---- PROVIDED DATA

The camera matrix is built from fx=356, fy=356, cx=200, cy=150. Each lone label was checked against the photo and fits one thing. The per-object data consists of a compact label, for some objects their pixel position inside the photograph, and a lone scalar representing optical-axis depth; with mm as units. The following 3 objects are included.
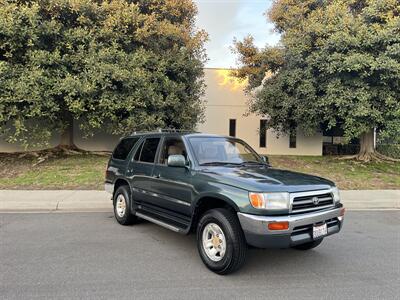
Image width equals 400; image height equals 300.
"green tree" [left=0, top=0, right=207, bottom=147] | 12562
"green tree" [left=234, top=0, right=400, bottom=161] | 13508
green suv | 4188
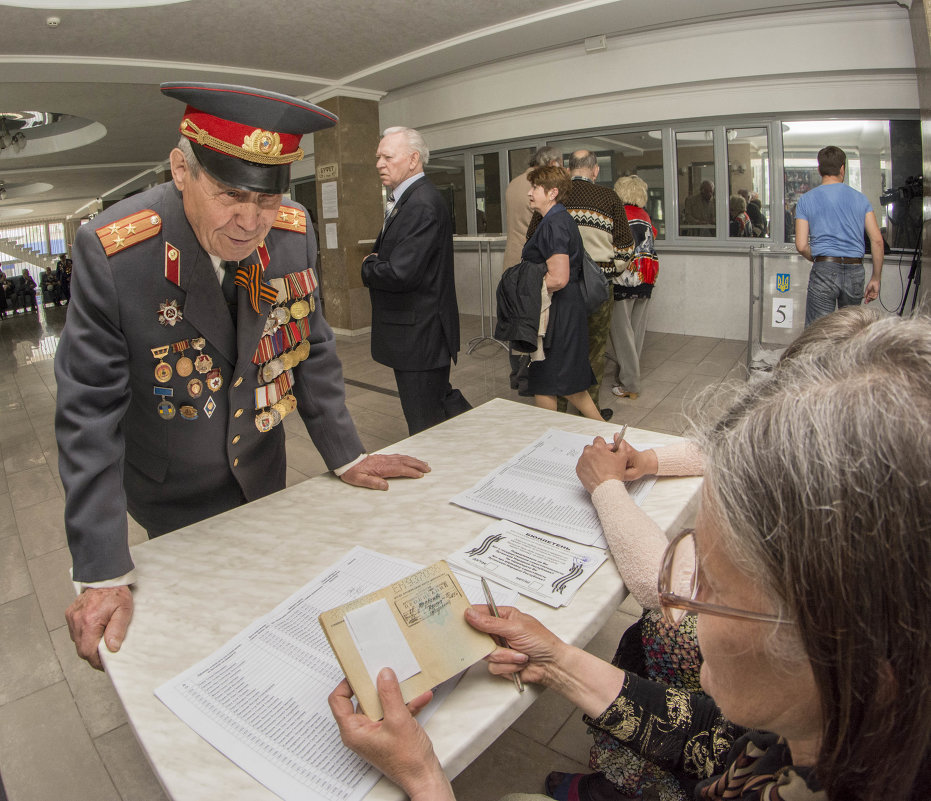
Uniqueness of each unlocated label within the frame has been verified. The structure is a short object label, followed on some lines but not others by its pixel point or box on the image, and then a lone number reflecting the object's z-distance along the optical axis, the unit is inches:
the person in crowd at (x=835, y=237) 176.4
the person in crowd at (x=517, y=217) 170.7
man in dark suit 125.6
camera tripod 203.3
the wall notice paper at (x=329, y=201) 310.0
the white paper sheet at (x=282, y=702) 31.2
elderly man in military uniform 47.0
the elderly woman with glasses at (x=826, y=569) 19.6
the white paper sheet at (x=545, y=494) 52.3
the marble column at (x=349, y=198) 304.8
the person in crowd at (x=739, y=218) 256.1
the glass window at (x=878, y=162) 219.0
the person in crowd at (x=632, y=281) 190.4
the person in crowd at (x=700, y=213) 263.0
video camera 217.9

--------

TASK INSTRUCTIONS: Set down only the line containing "the wall notice paper at (x=329, y=201) 310.0" and the lines after it through the end, exactly as they appear above.

TASK ANSWER:
the wall notice paper at (x=329, y=201) 310.0
the white paper sheet at (x=282, y=702) 31.2
elderly man in military uniform 47.0
the elderly woman with glasses at (x=826, y=569) 19.6
the white paper sheet at (x=545, y=494) 52.3
the marble column at (x=349, y=198) 304.8
the person in crowd at (x=739, y=218) 256.1
the glass window at (x=878, y=162) 219.0
the person in crowd at (x=632, y=281) 190.4
the person in crowd at (x=700, y=213) 263.0
video camera 217.9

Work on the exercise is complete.